A Beautiful Friendship
by David Weber

cover for A Beautifl Friendship by David Weber
Hardcover 2011
Baen Books
www.almadenbooks.com
ISBN: 978-1-4516-3747-2

Rating: 5 paws (out of 5)

five poly paws on trans background

David Weber is an exceptionally well-known writer among those who read science fiction, most particularly for his military science fiction series featuring Honor Harrington. The series spans Honor’s career in the Royal Manticoran Navy from midshipman to Grand Duchess and Admiral. And wherever Honor went, she was accompanied by her treecat, Nimitz, usually riding on her specially-padded shoulder.

Honor was born on Sphinx, a planet in the Star Kingdom of Manticore–a world settled by colonists from Earth. Treecats were the native sentient species on Sphinx, six-legged, telepathic, and looking something like domestic cats with very long prehensile tails. Treecats and humans sometimes formed an empathic lifelong bond.

A Beautiful Friendship is the story of Stephanie Harrington, one of Honor’s ancestors, and the colonist who made first contact with the treecats. This is a coming-of-age story, showing interactions between human and treecat even as Stephanie is growing up and trying to figure out what to do with herself and her future. It’s a colonization story, set on a pioneer planet that still holds many dangers, with people exploring and learning about their new home. And it’s also a classic “first-contact” story, handling the complicated twists and turns that occur when the colonists realize that they share the planet with another sentient species–and that species was there first!

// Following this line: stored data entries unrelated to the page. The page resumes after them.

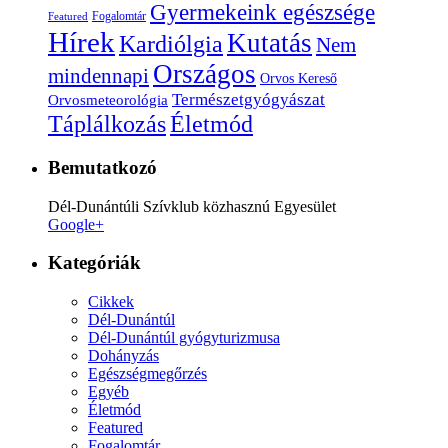
Gyermekeink egészsége
Fogalomtár
Featured
Hírek
Kutatás
Kardiólgia
Nem
Országos
mindennapi
Orvos Kereső
Természetgyógyászat
Orvosmeteorológia
Életmód
Táplálkozás
Bemutatkozó
Dél-Dunántúli Szívklub közhasznú Egyesület
Google+
Kategóriák
Cikkek
Dél-Dunántúl
Dél-Dunántúl gyógyturizmusa
Dohányzás
Egészségmegőrzés
Egyéb
Életmód
Featured
Fogalomtár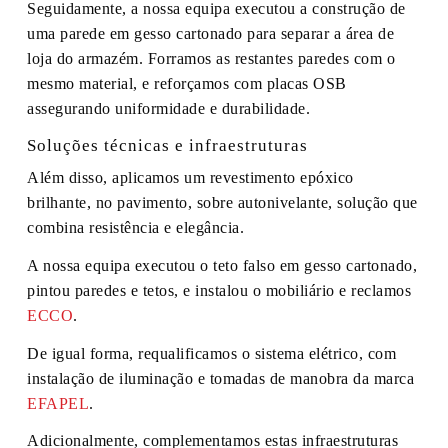
Seguidamente, a nossa equipa executou a construção de
uma parede em gesso cartonado para separar a área de
loja do armazém. Forramos as restantes paredes com o
mesmo material, e reforçamos com placas OSB
assegurando uniformidade e durabilidade.
Soluções técnicas e infraestruturas
Além disso, aplicamos um revestimento epóxico
brilhante, no pavimento, sobre autonivelante, solução que
combina resistência e elegância.
A nossa equipa executou o teto falso em gesso cartonado,
pintou paredes e tetos, e instalou o mobiliário e reclamos
ECCO
.
De igual forma, requalificamos o sistema elétrico, com
instalação de iluminação e tomadas de manobra da marca
EFAPEL
.
Adicionalmente, complementamos estas infraestruturas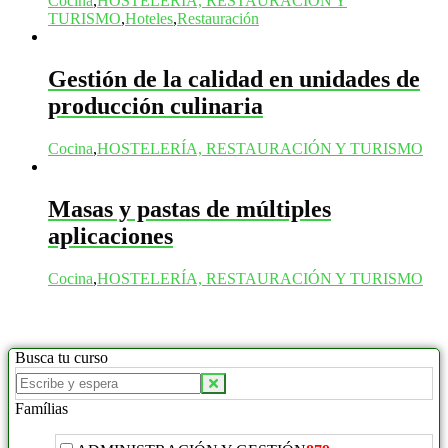
Cocina
,
HOSTELERÍA, RESTAURACIÓN Y
TURISMO
,
Hoteles
,
Restauración
Gestión de la calidad en unidades de
producción culinaria
Cocina
,
HOSTELERÍA, RESTAURACIÓN Y TURISMO
Masas y pastas de múltiples
aplicaciones
Cocina
,
HOSTELERÍA, RESTAURACIÓN Y TURISMO
Busca tu curso
Famílias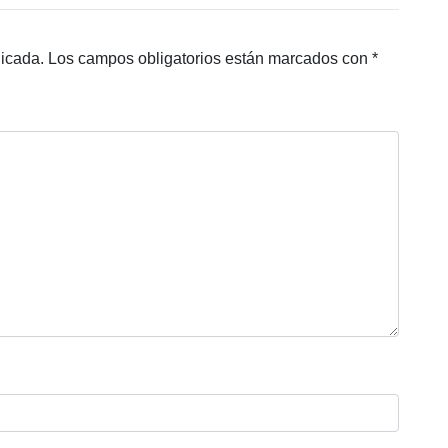
licada.
Los campos obligatorios están marcados con
*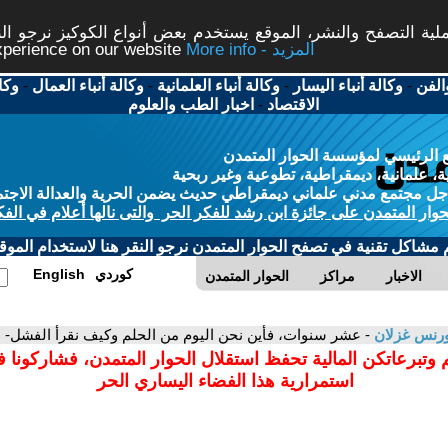
ة التصفح والنشر، الموقع يستخدم بعض أنواع الكوكيز نرجو النق
More info - المزيد
experience on our website
الفن
-
وكالة أنباء اليسار
-
وكالة أنباء العلمانية
-
وكالة أنباء العمال
-
وكا
الاقتصاد
-
اخبار الطب والعلوم
 الرئيسي لمؤسسة الحوار المتمدن
، علمانية، ديمقراطية، تطوعية وغير ربحية
ل مجتمع مدني علماني ديمقراطي حديث يضمن الحرية والعدالة الاجتم
حوار المتمدن على جائزة ابن رشد للفكر الحر والتى نالها أعلام في الفك
م مشاكل تقنية في تصفح الحوار المتمدن نرجو النقر هنا لاستخدام الموقع
كوردي
English
الاخبار
مراكز
الحوار المتمدن
رنس غزلان
- عشر سنوات، فأين نحن اليوم من الحلم وكيف نقرأ الفشل-
 وتبرعاتكن المالية تحفظ استقلال الحوار المتمدن، فشاركونا 
استمرارية هذا الفضاء اليساري الحر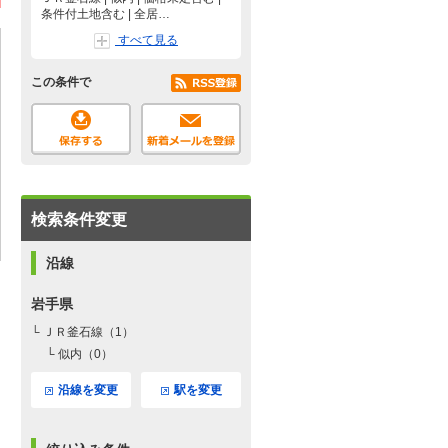
条件付土地含む | 全居…
すべて見る
この条件で
検索条件変更
沿線
岩手県
└ ＪＲ釜石線（1）
└ 似内（0）
沿線を変更
駅を変更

Most of the story is told from Stephanie’s point of view–this is her story, make no mistake. Occasional scenes and chapters fill in gaps using some of the adults as viewpoint characters where absolutely necessary to the plot. The other main viewpoint character is Lionheart, Stephanie’s treecat, or as he is referred to by his clan, Climbs Quickly. The chapters from his point of view, explaining treecat society and motivations is a real treat. The treecats find “two-legs” very confusing. For those familiar with Carole Nelson Douglas’s Midnight Louie mysteries, these chapters are a similar read to those from Louie’s viewpoint (a Las Vegas private eye with four black paws–see here for a review of Midnight Louie’s latest).

While Stephanie is an exceptionally bright girl, she is also quick-to-anger, and fiercely protective of those she loves. When she is in trouble, she looks for a logical solution to the problem, and really tries to think outside the box. But sometimes there isn’t an easy or quick solution, and she ended up frustrated, but that made the book a more satisfying read as she worked her way through more complex and layered problems.

I particularly enjoyed the insight into treecat society and their description of human activities–“Why should they need a nest place so large?” I also enjoyed the brief forays into the economics of colonization, and the concept of aided immigration: paying for your passage to the colony and earning the right to vote sooner versus having the government cover your passage and then paying taxes for several years before you voted in planetary elections.

While clearly aimed at and marketed as a young adult book, A Beautiful Friendship is suitable for people of all ages, most especially those who have shared a special relationship with a feline at some point in their lives.

A Beautiful Friendship is based on a short story of the same title, which appeared in the anthologies More Than Honor and Worlds of Weber.